**What you should do**
Copy out each line of the material in which the word "buttons" can be found.
----------
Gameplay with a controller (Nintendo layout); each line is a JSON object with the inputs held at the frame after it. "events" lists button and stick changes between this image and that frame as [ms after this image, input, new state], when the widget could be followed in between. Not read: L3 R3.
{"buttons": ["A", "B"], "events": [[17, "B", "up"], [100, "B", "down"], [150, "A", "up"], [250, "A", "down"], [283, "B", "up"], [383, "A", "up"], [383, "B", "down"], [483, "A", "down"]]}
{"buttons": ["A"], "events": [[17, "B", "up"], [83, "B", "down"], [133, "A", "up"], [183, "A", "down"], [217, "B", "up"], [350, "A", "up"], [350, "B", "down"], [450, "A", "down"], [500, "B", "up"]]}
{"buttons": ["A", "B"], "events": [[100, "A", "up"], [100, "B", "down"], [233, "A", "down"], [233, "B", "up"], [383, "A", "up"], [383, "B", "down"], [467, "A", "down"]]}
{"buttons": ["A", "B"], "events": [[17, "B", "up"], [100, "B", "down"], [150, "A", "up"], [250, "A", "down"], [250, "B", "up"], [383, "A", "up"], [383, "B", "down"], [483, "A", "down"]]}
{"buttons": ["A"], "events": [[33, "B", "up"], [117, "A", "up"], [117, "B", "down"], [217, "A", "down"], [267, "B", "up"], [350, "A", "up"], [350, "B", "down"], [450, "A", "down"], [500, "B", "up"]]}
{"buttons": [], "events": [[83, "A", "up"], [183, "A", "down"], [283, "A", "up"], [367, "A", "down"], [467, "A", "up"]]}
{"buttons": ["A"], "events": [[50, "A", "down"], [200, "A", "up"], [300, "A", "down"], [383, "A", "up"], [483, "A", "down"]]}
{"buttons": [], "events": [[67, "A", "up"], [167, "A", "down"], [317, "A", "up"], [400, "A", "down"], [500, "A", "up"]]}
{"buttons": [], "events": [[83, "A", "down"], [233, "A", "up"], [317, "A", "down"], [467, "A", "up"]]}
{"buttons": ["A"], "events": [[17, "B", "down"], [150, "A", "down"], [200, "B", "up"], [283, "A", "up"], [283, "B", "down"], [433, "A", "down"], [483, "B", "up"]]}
----------
**Response area**
{"buttons": ["A", "B"], "events": [[17, "B", "up"], [100, "B", "down"], [150, "A", "up"], [250, "A", "down"], [283, "B", "up"], [383, "A", "up"], [383, "B", "down"], [483, "A", "down"]]}
{"buttons": ["A"], "events": [[17, "B", "up"], [83, "B", "down"], [133, "A", "up"], [183, "A", "down"], [217, "B", "up"], [350, "A", "up"], [350, "B", "down"], [450, "A", "down"], [500, "B", "up"]]}
{"buttons": ["A", "B"], "events": [[100, "A", "up"], [100, "B", "down"], [233, "A", "down"], [233, "B", "up"], [383, "A", "up"], [383, "B", "down"], [467, "A", "down"]]}
{"buttons": ["A", "B"], "events": [[17, "B", "up"], [100, "B", "down"], [150, "A", "up"], [250, "A", "down"], [250, "B", "up"], [383, "A", "up"], [383, "B", "down"], [483, "A", "down"]]}
{"buttons": ["A"], "events": [[33, "B", "up"], [117, "A", "up"], [117, "B", "down"], [217, "A", "down"], [267, "B", "up"], [350, "A", "up"], [350, "B", "down"], [450, "A", "down"], [500, "B", "up"]]}
{"buttons": [], "events": [[83, "A", "up"], [183, "A", "down"], [283, "A", "up"], [367, "A", "down"], [467, "A", "up"]]}
{"buttons": ["A"], "events": [[50, "A", "down"], [200, "A", "up"], [300, "A", "down"], [383, "A", "up"], [483, "A", "down"]]}
{"buttons": [], "events": [[67, "A", "up"], [167, "A", "down"], [317, "A", "up"], [400, "A", "down"], [500, "A", "up"]]}
{"buttons": [], "events": [[83, "A", "down"], [233, "A", "up"], [317, "A", "down"], [467, "A", "up"]]}
{"buttons": ["A"], "events": [[17, "B", "down"], [150, "A", "down"], [200, "B", "up"], [283, "A", "up"], [283, "B", "down"], [433, "A", "down"], [483, "B", "up"]]}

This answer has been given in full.